Data records:

================

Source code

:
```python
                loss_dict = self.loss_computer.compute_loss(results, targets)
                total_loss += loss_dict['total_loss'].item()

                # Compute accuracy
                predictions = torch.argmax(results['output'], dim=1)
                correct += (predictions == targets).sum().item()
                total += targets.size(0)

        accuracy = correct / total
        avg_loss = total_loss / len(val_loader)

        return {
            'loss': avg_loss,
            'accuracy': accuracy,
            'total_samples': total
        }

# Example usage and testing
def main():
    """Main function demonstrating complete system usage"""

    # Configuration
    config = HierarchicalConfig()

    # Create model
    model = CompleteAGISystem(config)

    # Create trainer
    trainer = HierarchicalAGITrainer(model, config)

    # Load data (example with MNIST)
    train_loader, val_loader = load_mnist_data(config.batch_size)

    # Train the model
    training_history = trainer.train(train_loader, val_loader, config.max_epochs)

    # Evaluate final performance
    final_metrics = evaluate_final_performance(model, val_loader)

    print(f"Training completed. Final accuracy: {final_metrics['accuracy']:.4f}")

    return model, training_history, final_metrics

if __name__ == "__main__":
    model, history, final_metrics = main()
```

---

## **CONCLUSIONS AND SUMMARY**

================

Task prompt: Restate each record word for word.

Task solution:
Source code

:
```python
                loss_dict = self.loss_computer.compute_loss(results, targets)
                total_loss += loss_dict['total_loss'].item()

                # Compute accuracy
                predictions = torch.argmax(results['output'], dim=1)
                correct += (predictions == targets).sum().item()
                total += targets.size(0)

        accuracy = correct / total
        avg_loss = total_loss / len(val_loader)

        return {
            'loss': avg_loss,
            'accuracy': accuracy,
            'total_samples': total
        }

# Example usage and testing
def main():
    """Main function demonstrating complete system usage"""

    # Configuration
    config = HierarchicalConfig()

    # Create model
    model = CompleteAGISystem(config)

    # Create trainer
    trainer = HierarchicalAGITrainer(model, config)

    # Load data (example with MNIST)
    train_loader, val_loader = load_mnist_data(config.batch_size)

    # Train the model
    training_history = trainer.train(train_loader, val_loader, config.max_epochs)

    # Evaluate final performance
    final_metrics = evaluate_final_performance(model, val_loader)

    print(f"Training completed. Final accuracy: {final_metrics['accuracy']:.4f}")

    return model, training_history, final_metrics

if __name__ == "__main__":
    model, history, final_metrics = main()
```

---

## **CONCLUSIONS AND SUMMARY**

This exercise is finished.